PSX Surges to Record High Following Pakistan-Saudi Defense Pact
KARACHI: The Pakistan Stock Exchange (PSX) achieved a historic milestone on Thursday, closing at a record high near the 158,000-point mark, despite recent economic headwinds including a current account deficit and the aftermath of flooding.
The benchmark KSE 100 index climbed 1,775.65 points, representing a 1.14 percent increase, to settle at 157,953.47. This significant rally was largely fueled by positive investor reaction to the newly signed Strategic Mutual Defence Agreement (SMDA) between Pakistan and Saudi Arabia.
The SMDA, formalized during Prime Minister Shehbaz Sharif’s visit to Riyadh, is anticipated to strengthen bilateral relations and potentially unlock opportunities for Pakistani defence exports.

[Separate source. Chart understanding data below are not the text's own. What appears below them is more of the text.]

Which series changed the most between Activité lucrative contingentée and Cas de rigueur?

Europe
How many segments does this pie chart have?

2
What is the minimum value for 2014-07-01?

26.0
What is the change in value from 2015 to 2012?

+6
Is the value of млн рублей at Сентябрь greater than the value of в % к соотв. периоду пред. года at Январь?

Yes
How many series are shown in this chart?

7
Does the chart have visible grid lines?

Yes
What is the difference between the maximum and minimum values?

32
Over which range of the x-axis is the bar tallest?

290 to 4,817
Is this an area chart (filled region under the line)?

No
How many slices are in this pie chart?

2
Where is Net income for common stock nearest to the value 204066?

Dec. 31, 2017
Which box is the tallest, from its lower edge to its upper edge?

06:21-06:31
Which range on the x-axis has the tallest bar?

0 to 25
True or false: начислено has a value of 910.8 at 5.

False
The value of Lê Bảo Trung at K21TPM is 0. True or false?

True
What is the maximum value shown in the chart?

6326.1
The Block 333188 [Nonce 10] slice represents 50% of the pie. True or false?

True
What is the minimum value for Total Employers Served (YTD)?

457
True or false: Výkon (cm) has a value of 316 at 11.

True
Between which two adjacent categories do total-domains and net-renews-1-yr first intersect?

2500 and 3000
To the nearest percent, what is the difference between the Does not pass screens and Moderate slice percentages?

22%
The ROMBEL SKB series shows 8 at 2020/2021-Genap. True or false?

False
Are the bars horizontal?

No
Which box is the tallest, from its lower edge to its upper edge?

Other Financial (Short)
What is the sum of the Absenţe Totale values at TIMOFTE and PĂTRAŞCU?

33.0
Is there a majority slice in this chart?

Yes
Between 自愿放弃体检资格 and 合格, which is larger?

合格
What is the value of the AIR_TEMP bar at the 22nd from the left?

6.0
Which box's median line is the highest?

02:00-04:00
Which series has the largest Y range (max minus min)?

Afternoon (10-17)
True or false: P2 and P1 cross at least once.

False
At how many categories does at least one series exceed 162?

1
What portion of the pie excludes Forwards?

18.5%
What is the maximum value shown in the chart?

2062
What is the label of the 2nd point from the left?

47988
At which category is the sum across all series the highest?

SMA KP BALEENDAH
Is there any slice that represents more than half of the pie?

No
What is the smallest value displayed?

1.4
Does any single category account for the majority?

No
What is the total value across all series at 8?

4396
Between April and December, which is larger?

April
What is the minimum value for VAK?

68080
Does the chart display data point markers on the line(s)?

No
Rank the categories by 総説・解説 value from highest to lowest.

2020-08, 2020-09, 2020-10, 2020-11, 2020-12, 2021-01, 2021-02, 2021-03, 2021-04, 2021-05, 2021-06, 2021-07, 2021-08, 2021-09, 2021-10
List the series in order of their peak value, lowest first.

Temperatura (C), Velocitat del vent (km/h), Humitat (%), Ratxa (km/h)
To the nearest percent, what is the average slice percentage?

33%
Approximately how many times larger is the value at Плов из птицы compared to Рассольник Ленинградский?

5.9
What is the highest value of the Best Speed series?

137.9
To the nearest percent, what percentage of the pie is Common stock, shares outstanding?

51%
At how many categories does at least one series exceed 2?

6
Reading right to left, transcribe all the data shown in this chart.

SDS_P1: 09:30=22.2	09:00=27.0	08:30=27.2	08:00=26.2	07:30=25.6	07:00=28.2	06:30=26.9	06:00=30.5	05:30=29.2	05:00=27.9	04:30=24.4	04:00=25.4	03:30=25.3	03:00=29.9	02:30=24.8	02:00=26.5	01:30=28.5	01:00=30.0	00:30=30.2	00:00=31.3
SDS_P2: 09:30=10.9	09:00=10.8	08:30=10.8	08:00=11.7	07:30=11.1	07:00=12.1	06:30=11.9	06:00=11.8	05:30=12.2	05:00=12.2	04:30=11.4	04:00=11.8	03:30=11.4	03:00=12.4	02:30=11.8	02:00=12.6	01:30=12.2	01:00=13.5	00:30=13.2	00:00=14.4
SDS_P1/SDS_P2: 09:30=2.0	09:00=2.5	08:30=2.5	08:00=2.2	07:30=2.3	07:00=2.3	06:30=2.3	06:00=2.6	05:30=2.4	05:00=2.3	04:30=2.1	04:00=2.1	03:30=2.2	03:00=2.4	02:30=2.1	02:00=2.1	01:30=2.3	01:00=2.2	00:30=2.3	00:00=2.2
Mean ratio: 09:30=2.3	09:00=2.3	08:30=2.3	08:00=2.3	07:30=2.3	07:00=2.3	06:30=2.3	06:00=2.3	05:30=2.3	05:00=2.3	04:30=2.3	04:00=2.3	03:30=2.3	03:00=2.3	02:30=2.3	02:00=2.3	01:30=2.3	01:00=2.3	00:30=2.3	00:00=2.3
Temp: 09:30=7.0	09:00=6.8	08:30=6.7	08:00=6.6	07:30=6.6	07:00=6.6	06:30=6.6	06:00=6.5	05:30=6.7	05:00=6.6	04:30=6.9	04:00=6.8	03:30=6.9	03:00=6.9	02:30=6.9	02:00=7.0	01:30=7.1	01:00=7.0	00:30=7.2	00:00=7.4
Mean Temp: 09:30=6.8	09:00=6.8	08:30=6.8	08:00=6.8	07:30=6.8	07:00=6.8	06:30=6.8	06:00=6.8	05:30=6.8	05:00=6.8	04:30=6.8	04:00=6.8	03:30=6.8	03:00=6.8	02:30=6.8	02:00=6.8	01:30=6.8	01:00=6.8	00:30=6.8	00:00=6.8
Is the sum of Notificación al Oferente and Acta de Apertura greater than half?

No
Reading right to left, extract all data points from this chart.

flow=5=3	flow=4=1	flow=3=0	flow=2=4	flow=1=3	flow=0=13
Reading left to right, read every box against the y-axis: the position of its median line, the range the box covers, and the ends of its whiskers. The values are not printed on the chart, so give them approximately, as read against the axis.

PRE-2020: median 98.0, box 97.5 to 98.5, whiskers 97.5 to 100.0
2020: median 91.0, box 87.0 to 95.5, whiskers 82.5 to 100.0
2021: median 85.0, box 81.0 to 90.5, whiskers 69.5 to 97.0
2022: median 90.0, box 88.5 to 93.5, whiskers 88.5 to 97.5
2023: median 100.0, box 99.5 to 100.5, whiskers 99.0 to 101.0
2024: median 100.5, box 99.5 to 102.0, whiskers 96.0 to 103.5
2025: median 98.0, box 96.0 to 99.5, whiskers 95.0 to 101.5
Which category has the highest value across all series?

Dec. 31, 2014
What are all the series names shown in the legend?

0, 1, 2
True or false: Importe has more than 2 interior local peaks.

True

The agreement, which establishes a mutual defence commitment - considering aggression against one nation as aggression against both – has been interpreted as bolstering pakistan’s regional security position. The proclamation propelled the PSX to an intraday peak of 1,904 points.
Recent economic data revealed a current account deficit of $245 million in August, following a $379 million deficit in July. This represents a widening from the $82 million deficit recorded in August 2024.
Strong performance from leading companies underpinned the market’s gains. Engro Holdings, National Bank of pakistan, Mari energies, United Bank, and Bank of Punjab collectively contributed 733 points to the index’s overall increase. Trading activity also saw a significant rise, with volumes increasing by 30.66 percent to 1.95 billion shares, and the value of shares traded growing by 16.54 percent to Rs56.9 billion. Cnergyico PK led in trading volume, with 213 million shares changing hands.
Ali Najib, Deputy Head of Trading at Arif Habib Ltd, commented that the PSX had demonstrated a robust recovery after a period of consolidation, nearing the significant 158,000-point level.
Contributing to the positive market sentiment were favorable global economic indicators. The US Federal Reserve’s recent 25 basis point interest rate cut, coupled with signals of further easing in 2025, boosted investor confidence in emerging markets.
Domestically, the goverment’s accomplished auction of Rs195 billion in T-bills, exceeding its Rs175 billion target, provided further reassurance. The rejection of bids for high-cost Pakistan Investment Bonds (PIBs) indicated confidence in a loosening monetary policy, which is expected to stimulate increased investment in the equity market.